═════ TEXTAUSZUG ═════

Was "links-link" ist
Wie politische Etikettierungen heute vonstatten gehen – und was sie über diejenigen, die sie äußern, aussagen können. Ein Gastkommentar von Josef Christian Aigner.
Wie politische Etikettierungen heute vonstatten gehen – und was sie über diejenigen, die sie äußern, aussagen können. Ein Gastkommentar von Josef Christian Aigner.
Heute hört man oft, dass politische Links-rechts-Schemata nicht mehr zeitgemäß seien: Die politische Großwetterlage habe sich so verändert, dass es anderer Parteilichkeiten – etwa für Maßnahmen zum Erhalt des Planeten – als der traditionellen bedürfe. Dennoch erleben diese Etiketten eine gewisse Renaissance. Davon ist „rechts“ insofern betroffen, als Rechte und Rechtsextreme in ganz Europa mit recht deutlich identifizierbaren Merkmalen (u. a. Feindseligkeit gegenüber Migrantinnen und Migranten, rassistische Zuschreibungen, Relikte aus der Nazizeit) stark zugelegt haben und sich auch selbst so verstehen. Insbesondere in Österreich haben sie durch die Regierungsbeteiligung der FPÖ ungewohnte Prominenz erzielt.

═════

### AUFGABENSTELLUNG
Wodurch haben Rechte und Rechtsextreme laut dem Textauszug in Österreich ungewohnte Prominenz erzielt?

═════ BEREITGESTELLTES MATERIAL ═════

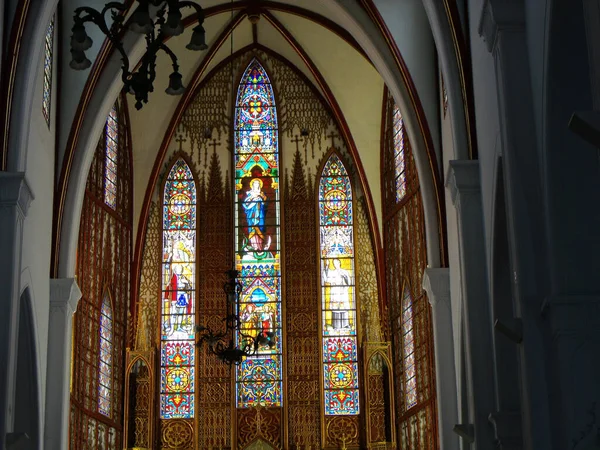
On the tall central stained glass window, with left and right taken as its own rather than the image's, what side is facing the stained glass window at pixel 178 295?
right

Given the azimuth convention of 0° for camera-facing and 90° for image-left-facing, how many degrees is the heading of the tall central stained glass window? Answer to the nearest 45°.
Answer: approximately 0°

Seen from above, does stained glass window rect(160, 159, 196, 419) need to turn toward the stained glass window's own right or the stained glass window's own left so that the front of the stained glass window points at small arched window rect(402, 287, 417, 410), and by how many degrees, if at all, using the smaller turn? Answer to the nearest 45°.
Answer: approximately 45° to the stained glass window's own left

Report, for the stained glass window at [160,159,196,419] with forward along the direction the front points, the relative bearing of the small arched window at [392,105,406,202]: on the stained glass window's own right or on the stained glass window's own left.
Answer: on the stained glass window's own left

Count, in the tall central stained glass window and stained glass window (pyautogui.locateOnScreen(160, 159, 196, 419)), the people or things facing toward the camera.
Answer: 2

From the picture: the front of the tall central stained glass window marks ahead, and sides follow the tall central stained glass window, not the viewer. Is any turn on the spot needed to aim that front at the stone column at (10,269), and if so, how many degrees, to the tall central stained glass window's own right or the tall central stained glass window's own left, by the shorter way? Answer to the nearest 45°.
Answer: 0° — it already faces it

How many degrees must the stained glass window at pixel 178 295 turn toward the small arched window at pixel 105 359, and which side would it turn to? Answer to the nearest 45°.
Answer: approximately 45° to its right
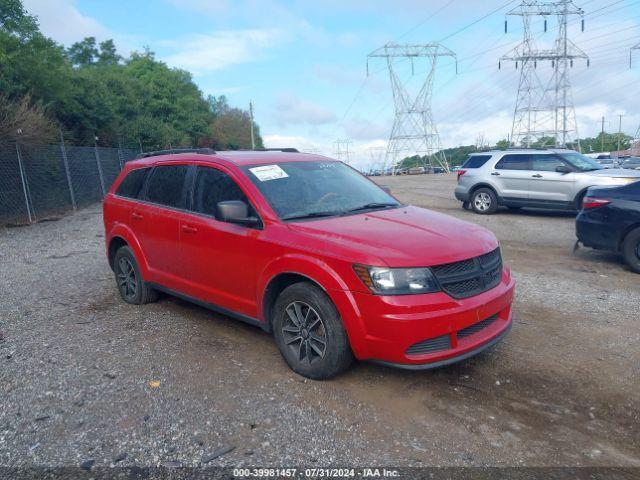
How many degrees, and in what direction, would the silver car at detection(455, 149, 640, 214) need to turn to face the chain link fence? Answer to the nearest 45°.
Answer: approximately 180°

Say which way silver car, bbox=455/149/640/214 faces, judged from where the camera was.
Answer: facing to the right of the viewer

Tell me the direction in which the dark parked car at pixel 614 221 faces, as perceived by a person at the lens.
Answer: facing to the right of the viewer

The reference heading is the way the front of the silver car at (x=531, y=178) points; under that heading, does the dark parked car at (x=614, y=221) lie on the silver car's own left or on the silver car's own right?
on the silver car's own right

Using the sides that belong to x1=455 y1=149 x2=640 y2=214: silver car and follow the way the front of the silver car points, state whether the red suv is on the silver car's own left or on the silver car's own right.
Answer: on the silver car's own right

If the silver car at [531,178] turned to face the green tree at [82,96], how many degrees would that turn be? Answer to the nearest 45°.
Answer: approximately 180°

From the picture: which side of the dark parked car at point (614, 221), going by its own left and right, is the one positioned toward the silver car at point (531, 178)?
left

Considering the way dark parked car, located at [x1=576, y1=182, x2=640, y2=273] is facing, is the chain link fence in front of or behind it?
behind
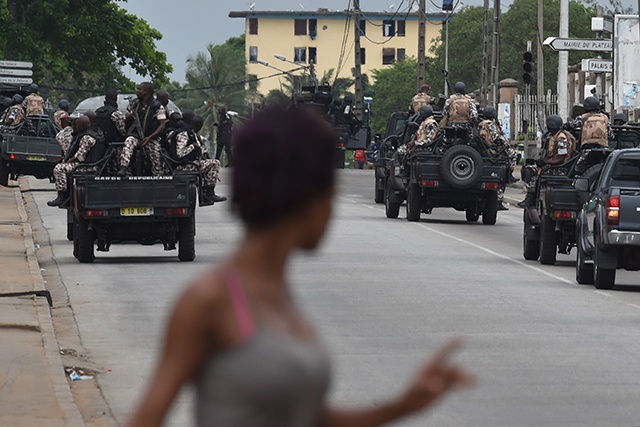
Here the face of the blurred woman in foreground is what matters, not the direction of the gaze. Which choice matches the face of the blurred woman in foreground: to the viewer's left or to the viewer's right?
to the viewer's right

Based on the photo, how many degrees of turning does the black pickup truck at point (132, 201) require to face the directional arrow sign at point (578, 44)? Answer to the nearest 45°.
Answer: approximately 45° to its right

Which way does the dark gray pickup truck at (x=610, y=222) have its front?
away from the camera

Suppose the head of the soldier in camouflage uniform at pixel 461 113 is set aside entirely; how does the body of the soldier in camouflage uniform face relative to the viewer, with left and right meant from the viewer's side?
facing away from the viewer

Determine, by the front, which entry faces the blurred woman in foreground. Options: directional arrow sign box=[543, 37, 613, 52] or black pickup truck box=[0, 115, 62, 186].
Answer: the directional arrow sign

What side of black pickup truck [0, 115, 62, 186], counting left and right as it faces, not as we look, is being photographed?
back

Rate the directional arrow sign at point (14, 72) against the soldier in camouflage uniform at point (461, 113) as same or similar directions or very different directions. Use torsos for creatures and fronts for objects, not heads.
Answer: very different directions

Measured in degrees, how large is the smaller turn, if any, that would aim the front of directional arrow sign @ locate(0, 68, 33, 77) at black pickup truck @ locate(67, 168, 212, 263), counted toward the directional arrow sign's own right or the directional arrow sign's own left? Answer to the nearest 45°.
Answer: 0° — it already faces it

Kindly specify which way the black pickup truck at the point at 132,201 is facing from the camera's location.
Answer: facing away from the viewer

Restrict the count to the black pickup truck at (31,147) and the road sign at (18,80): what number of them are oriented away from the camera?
1

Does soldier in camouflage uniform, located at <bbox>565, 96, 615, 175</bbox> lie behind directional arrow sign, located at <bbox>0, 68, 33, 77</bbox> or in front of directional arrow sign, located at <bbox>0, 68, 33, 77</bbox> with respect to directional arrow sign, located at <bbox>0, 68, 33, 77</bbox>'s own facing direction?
in front
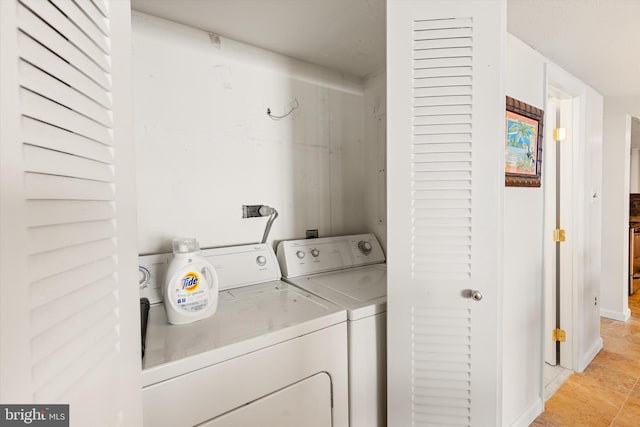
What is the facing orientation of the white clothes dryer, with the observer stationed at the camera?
facing the viewer and to the right of the viewer

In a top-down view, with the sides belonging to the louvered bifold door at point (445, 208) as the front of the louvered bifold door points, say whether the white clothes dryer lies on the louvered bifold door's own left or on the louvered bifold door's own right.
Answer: on the louvered bifold door's own right

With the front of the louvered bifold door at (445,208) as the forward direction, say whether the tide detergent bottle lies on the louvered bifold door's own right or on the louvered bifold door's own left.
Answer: on the louvered bifold door's own right

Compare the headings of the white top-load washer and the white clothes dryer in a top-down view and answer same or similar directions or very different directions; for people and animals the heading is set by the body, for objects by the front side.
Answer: same or similar directions

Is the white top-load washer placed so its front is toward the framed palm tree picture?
no

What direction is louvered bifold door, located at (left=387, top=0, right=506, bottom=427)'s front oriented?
toward the camera

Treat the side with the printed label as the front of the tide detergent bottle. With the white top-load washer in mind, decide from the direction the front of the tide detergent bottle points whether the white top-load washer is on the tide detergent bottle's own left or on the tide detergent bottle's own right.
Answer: on the tide detergent bottle's own left

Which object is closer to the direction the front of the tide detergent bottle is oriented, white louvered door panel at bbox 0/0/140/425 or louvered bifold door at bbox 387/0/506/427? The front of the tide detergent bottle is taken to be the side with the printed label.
the white louvered door panel

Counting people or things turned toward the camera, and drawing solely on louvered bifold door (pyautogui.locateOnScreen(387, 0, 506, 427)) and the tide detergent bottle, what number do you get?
2

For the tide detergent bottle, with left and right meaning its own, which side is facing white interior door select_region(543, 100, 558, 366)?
left

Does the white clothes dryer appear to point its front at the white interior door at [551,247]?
no

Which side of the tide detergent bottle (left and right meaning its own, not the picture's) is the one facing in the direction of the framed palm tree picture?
left

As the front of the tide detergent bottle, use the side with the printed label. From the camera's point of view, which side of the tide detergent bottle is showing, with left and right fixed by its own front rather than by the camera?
front
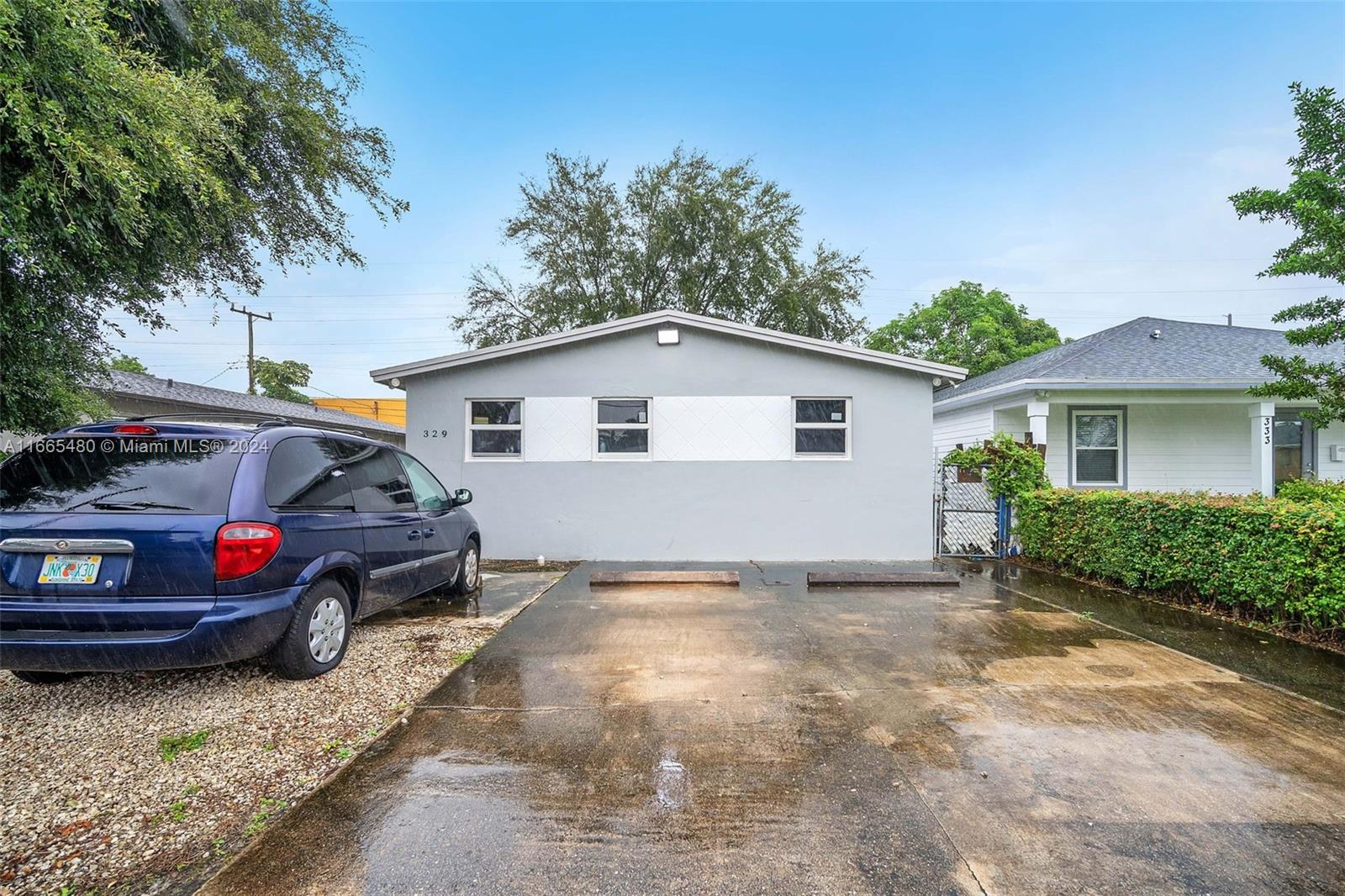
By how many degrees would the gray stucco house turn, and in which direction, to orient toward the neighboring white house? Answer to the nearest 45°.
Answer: approximately 90° to its left

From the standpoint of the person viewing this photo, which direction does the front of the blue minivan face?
facing away from the viewer and to the right of the viewer

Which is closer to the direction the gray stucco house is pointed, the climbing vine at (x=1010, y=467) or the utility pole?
the climbing vine

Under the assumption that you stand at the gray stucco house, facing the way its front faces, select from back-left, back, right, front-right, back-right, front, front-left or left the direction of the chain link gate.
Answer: left

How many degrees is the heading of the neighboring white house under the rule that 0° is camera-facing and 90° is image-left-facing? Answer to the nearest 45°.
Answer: approximately 0°

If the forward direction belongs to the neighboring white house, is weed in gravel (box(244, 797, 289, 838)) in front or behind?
in front

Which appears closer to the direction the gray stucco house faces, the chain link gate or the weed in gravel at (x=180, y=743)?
the weed in gravel

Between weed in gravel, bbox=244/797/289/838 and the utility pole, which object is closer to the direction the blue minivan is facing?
the utility pole

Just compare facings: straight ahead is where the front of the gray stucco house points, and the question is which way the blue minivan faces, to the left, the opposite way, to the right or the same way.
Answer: the opposite way

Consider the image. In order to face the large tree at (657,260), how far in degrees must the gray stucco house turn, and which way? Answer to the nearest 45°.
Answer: approximately 180°

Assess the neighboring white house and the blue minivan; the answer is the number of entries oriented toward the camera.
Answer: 1

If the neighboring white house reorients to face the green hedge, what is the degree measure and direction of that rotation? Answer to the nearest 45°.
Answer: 0° — it already faces it
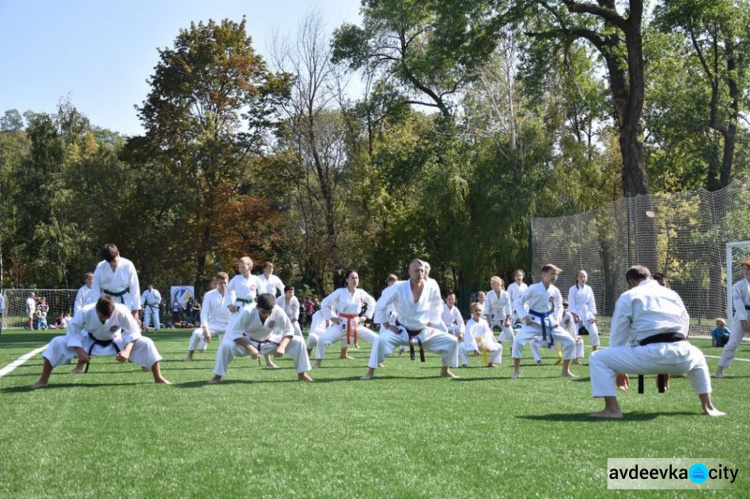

═════

### ANTWORT
Durch die Regierungsbeteiligung der FPÖ.